February 9, 2015 § 2 Comments
I had planned to write this blog post about workshop productivity, which is a vexing subject for me at the moment, but after a trip to The Bridgewater Hall, in Manchester, last night, I’ve decided to write about continued history instead. As a Christmas present, I bought my partner and I tickets to go and listen to The Sixteen perform a concert called Poetry in Music, and we went last night. The Sixteen specialise in performing early English polyphony (two or more voices singing simultaneous lines of independent melody). For the concert at The Bridgewater Hall, they sang a programme of music that set scores written in the seventeenth century alongside scores written during the nineteenth and twentieth.
They sang, amongst others, works by Robert Ramsey, Benjamin Britten, Ivor Gurney, James Macmillan, as well as Herbert Howells. I have posted above a clip of The Sixteen singing Howells, though it is not the piece that we listened to. Their singing was utterly extraordinary and compelling. What I hadn’t realised was that polyphony was the simultaneous singing of independent lines. You don’t get any sense of this from listening to a recording. When you are there, and they are singing live in front of you, witnessing this interweaving of voices is spell-binding. You experience the melody being passed around the group – layer after layer after layer that creates such depth and richness. The quality of the voices was outstanding – the piercing, powerful soprano; the bass, as low a note as I have ever heard that hung in the air long after the others had ceased; and my favourite, the male alto, a voice you’ll never hear in any other kind of music.
On the drive back to Bradford, my partner spoke about how she felt that the contemporary works were so imbued with the history and tradition of the genre. Placing the works written in different centuries side by side in the programme, laying them open to comparison, ably illustrated the fact that we are nothing without that which came before. We only gain an understanding of ourselves, of our place, of our time through an appreciation of the history out of which we were born.

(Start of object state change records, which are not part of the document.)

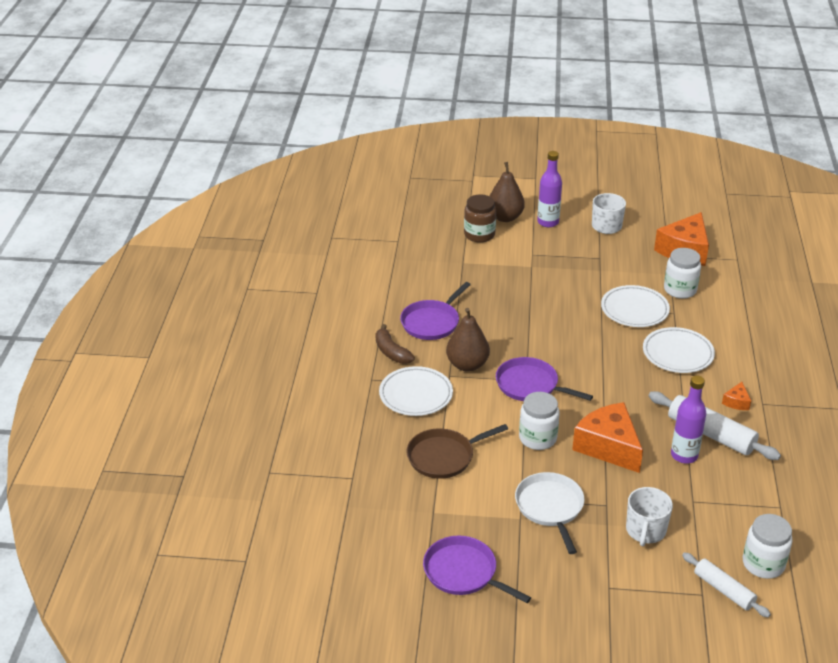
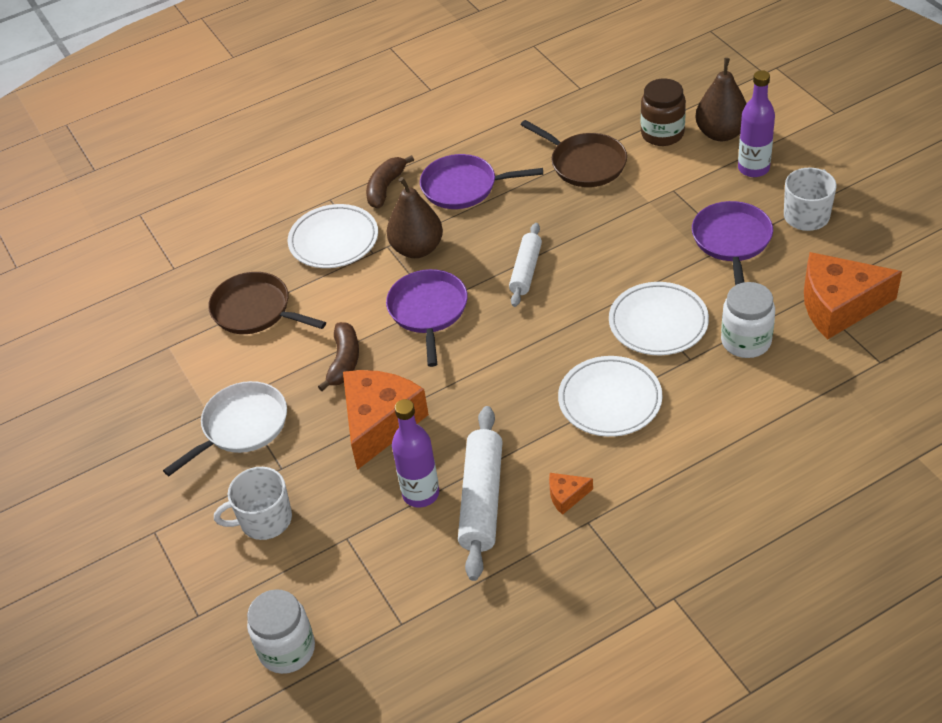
camera: 60 degrees right, 10 degrees up
(463, 572) = (99, 412): purple pan -> purple pan (732, 241)
(470, 271) = (585, 164): none -> brown pan
(537, 438) = (344, 361): white jar -> brown banana
(723, 590) = (217, 631): white rolling pin -> white rolling pin (526, 270)

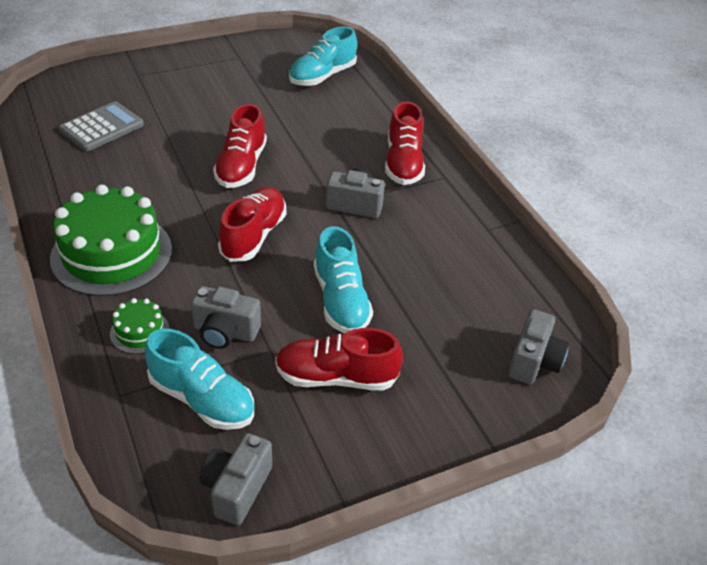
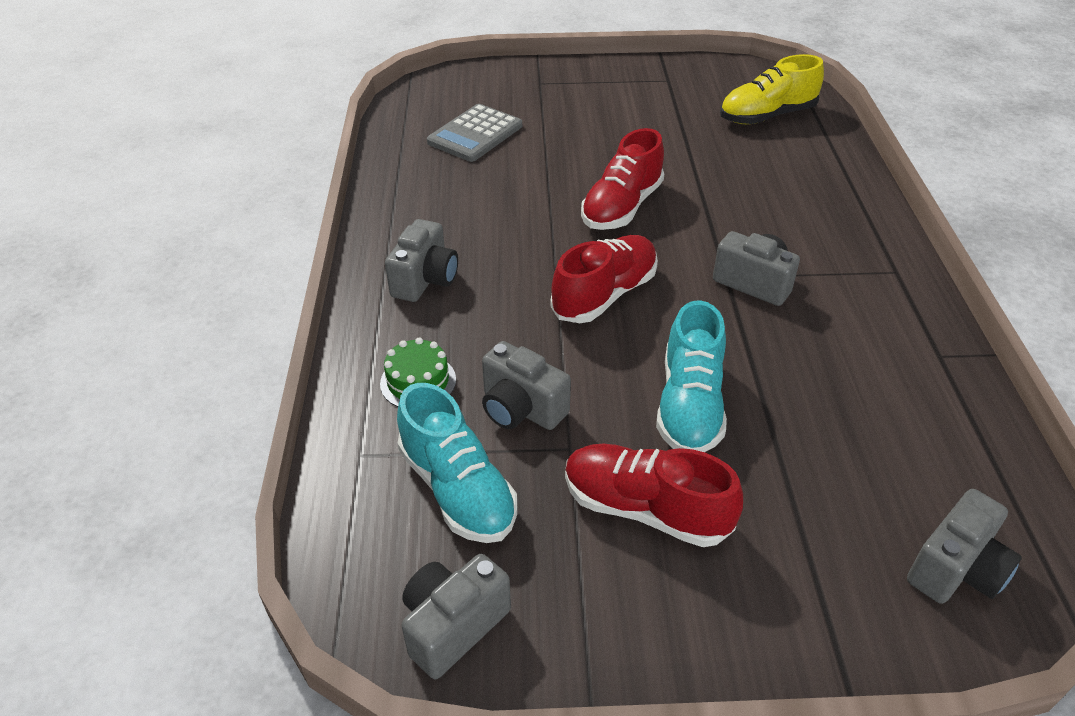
camera: 25 degrees right, 0 degrees up
(102, 127) = (475, 134): grey calculator -> grey calculator turned 150 degrees clockwise
(111, 253) = (425, 280): green cake -> grey camera
(322, 76) = (767, 116): turquoise shoe -> yellow shoe
(403, 163) = (841, 242): red shoe -> none

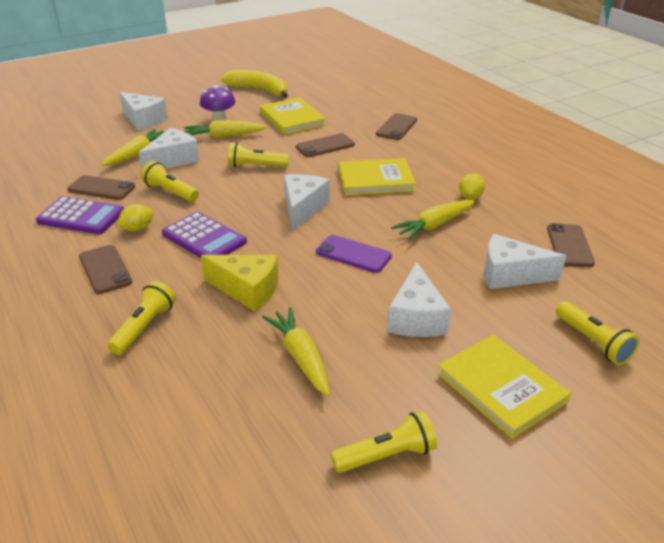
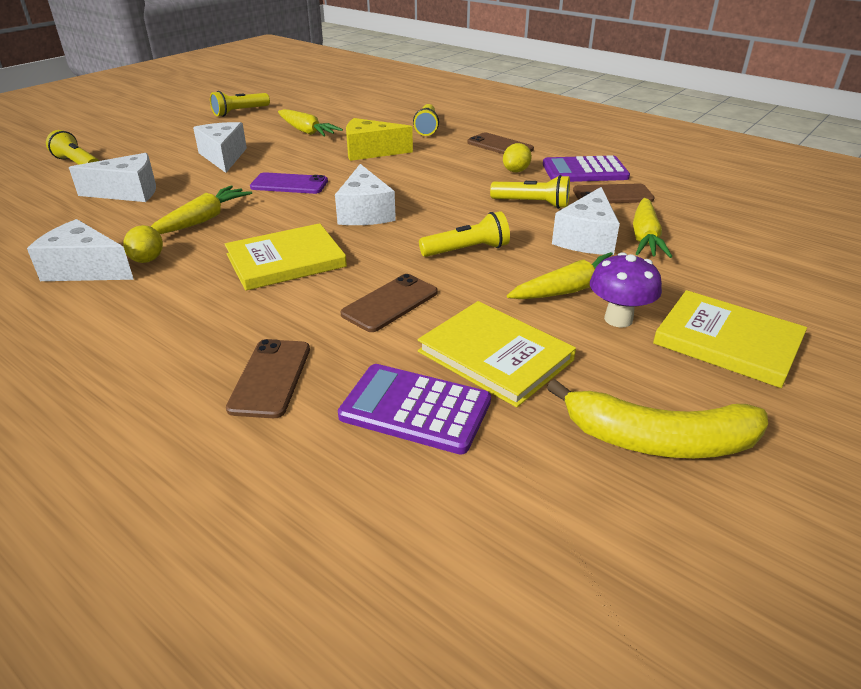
camera: 160 degrees right, 0 degrees up
(143, 120) = (743, 295): white cheese -> white cheese (85, 269)
(204, 238) = (444, 174): purple calculator -> purple calculator (415, 409)
(501, 387) = (164, 138): yellow book -> yellow book (727, 342)
(569, 245) = (43, 225): brown phone -> none

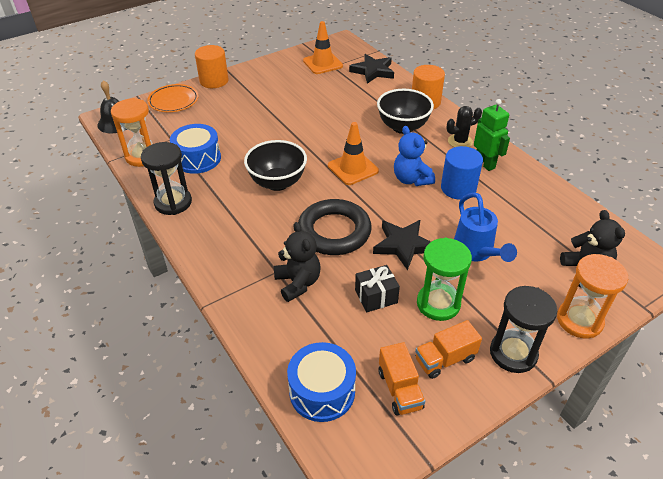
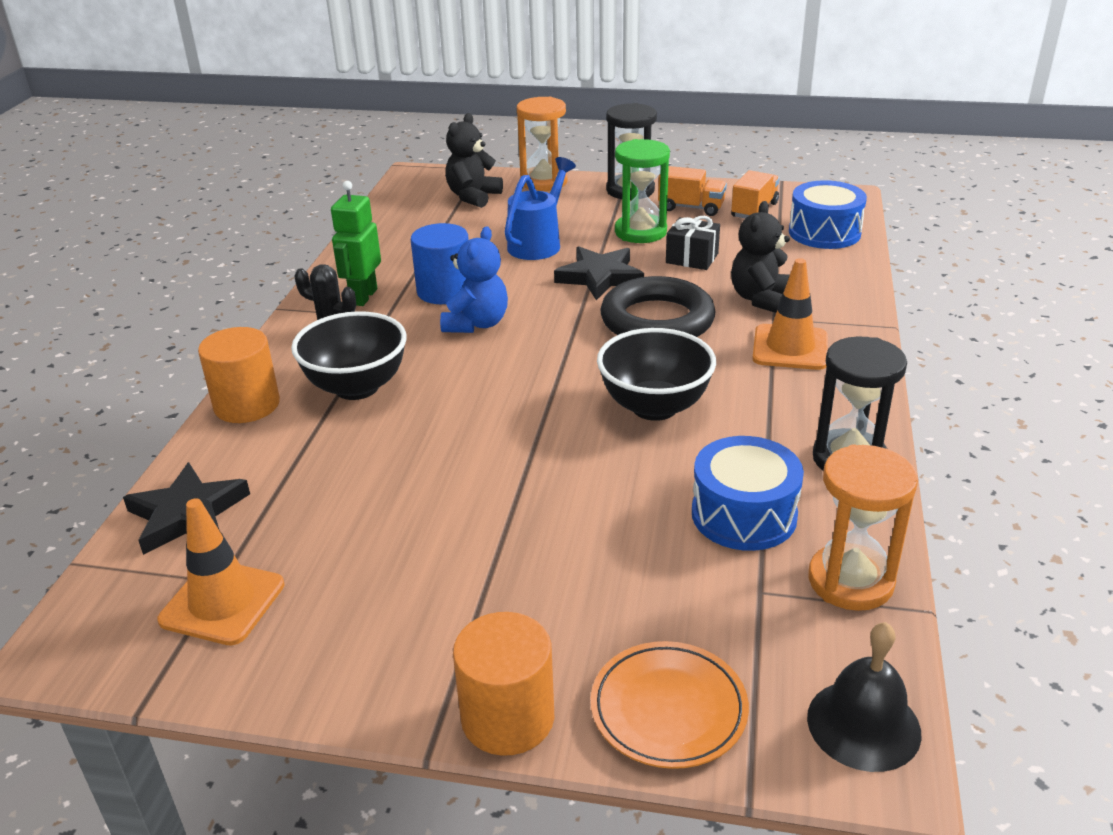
camera: 135 degrees left, 10 degrees down
(353, 168) = (524, 371): orange traffic cone -> orange traffic cone (790, 348)

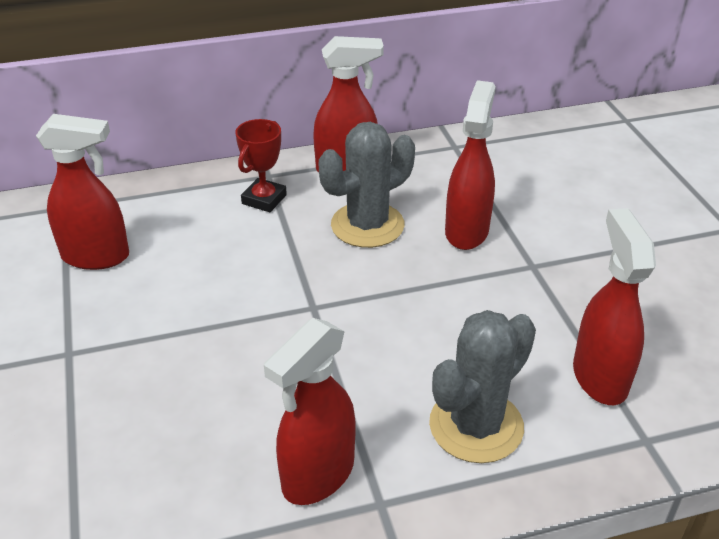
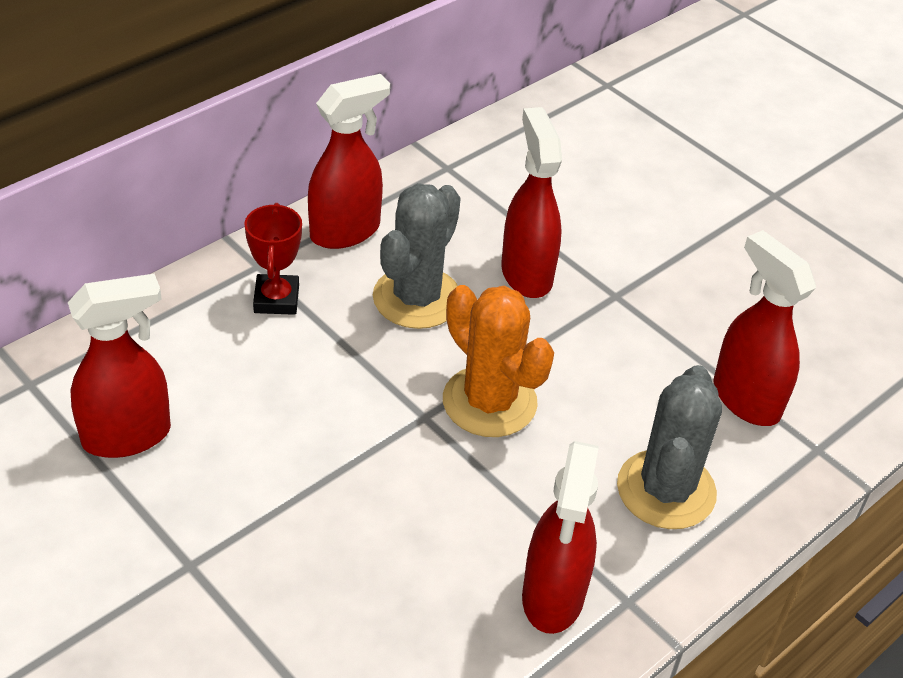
camera: 30 degrees left, 5 degrees up
(371, 312) = (489, 402): none -> orange cactus

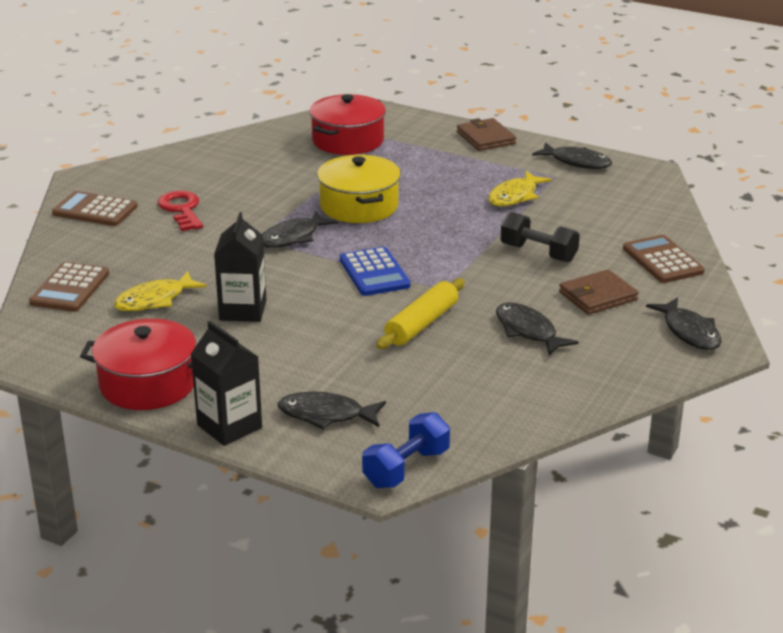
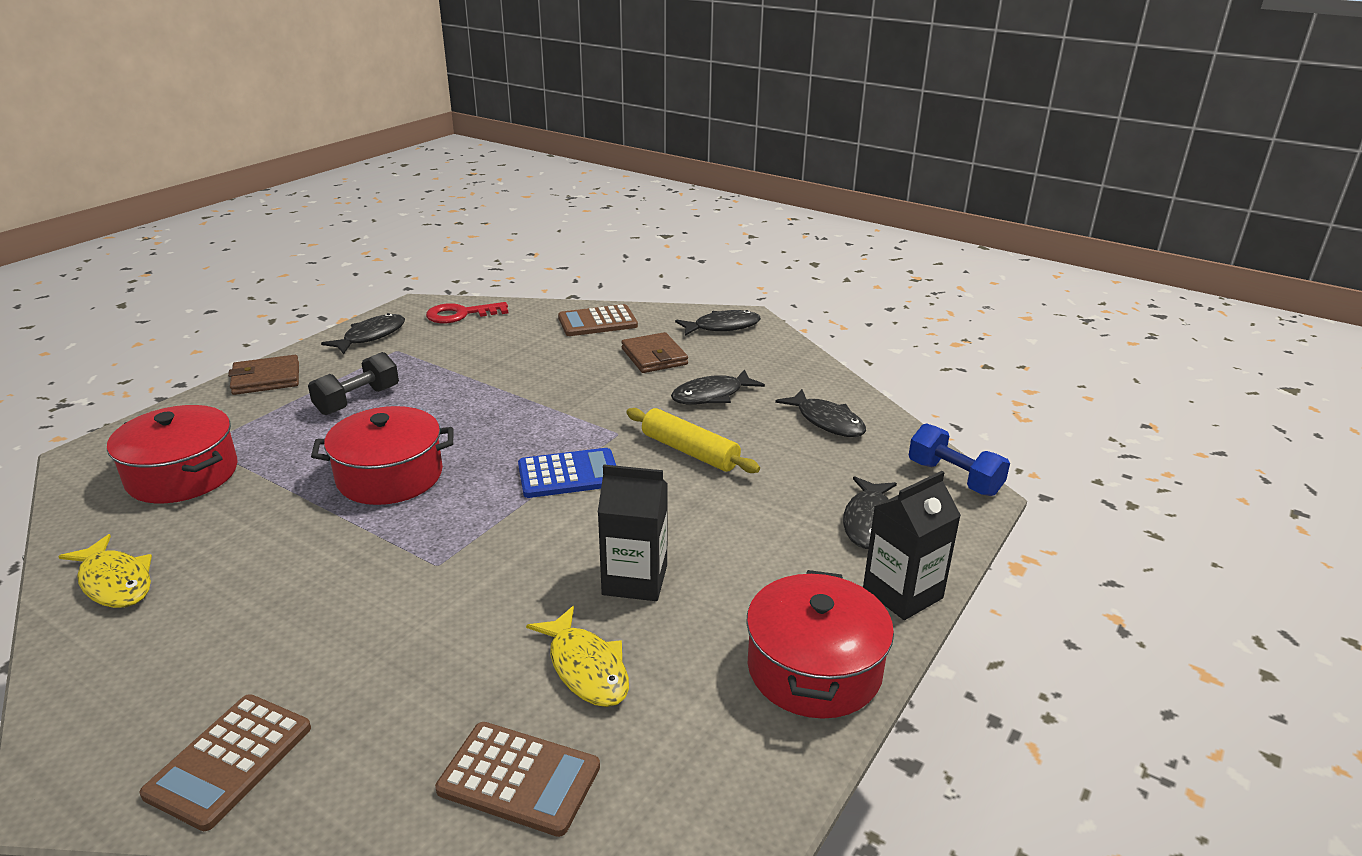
camera: 85 degrees left, 0 degrees up
(181, 210) = (299, 643): red key -> red key (461, 314)
(293, 237) = (450, 532): black fish -> black fish (827, 421)
(359, 206) = (390, 476): yellow pot -> red pot
(515, 196) = (428, 375): yellow fish -> yellow fish (115, 582)
(538, 253) = (561, 375): black dumbbell -> black dumbbell (357, 400)

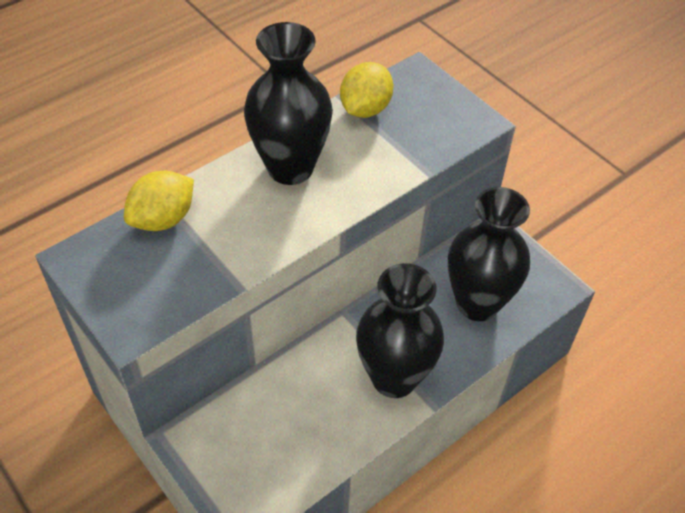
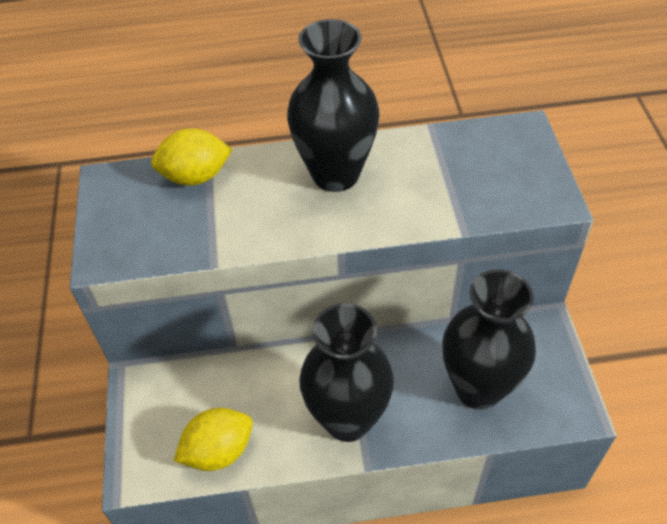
camera: 35 degrees right, 0 degrees up
(365, 109) = (446, 146): yellow lemon -> yellow lemon (218, 451)

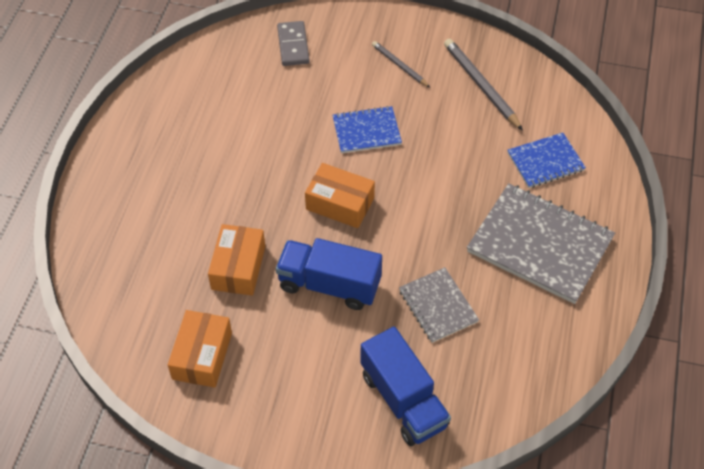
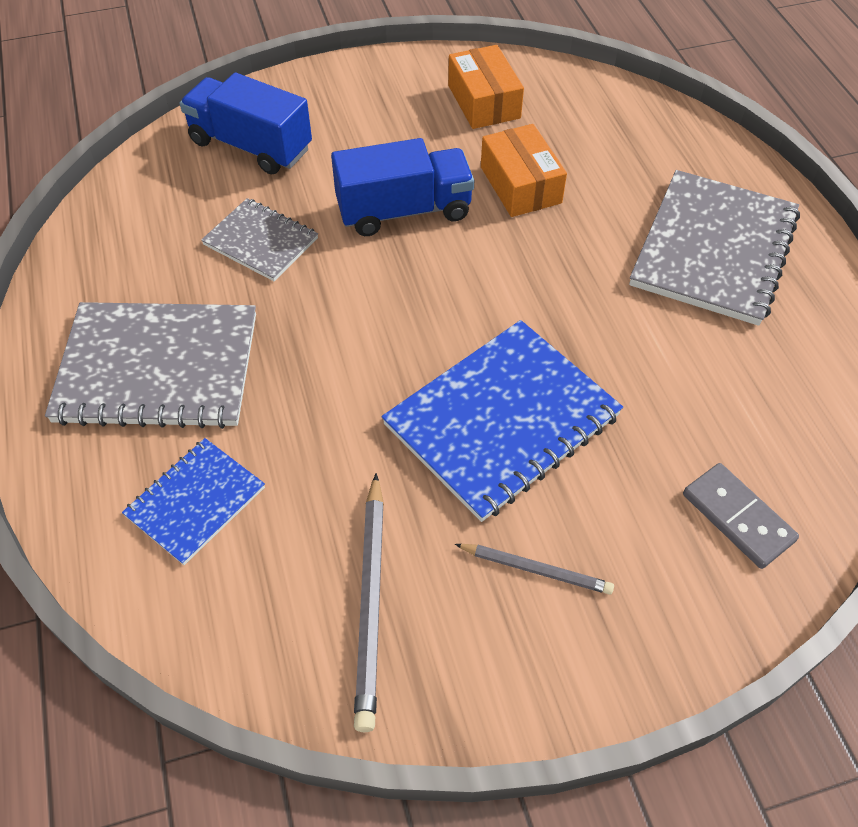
camera: 150 degrees right, 0 degrees up
(166, 167) = (713, 249): none -> grey notebook
(340, 203) = (461, 302): orange box -> none
(366, 131) = (501, 420): blue notebook -> blue notebook, size x1.80
(481, 85) = (371, 601): grey pencil -> grey pencil turned 60 degrees clockwise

Reflecting on this conversation, I feel the strength of this tradition. It is like an armature holding up fragile limbs. It is quiet, yet sure. It feeds the present with the concentrated nutrients of the past. And so with music, this holds true for pottery. Functional ceramic vessels have been made for millennia going virtually unchanged until relatively recently – simple vessels created for a humble purpose. We make for our time, for our culture, for our communities but each new bowl carries within it every bowl ever made.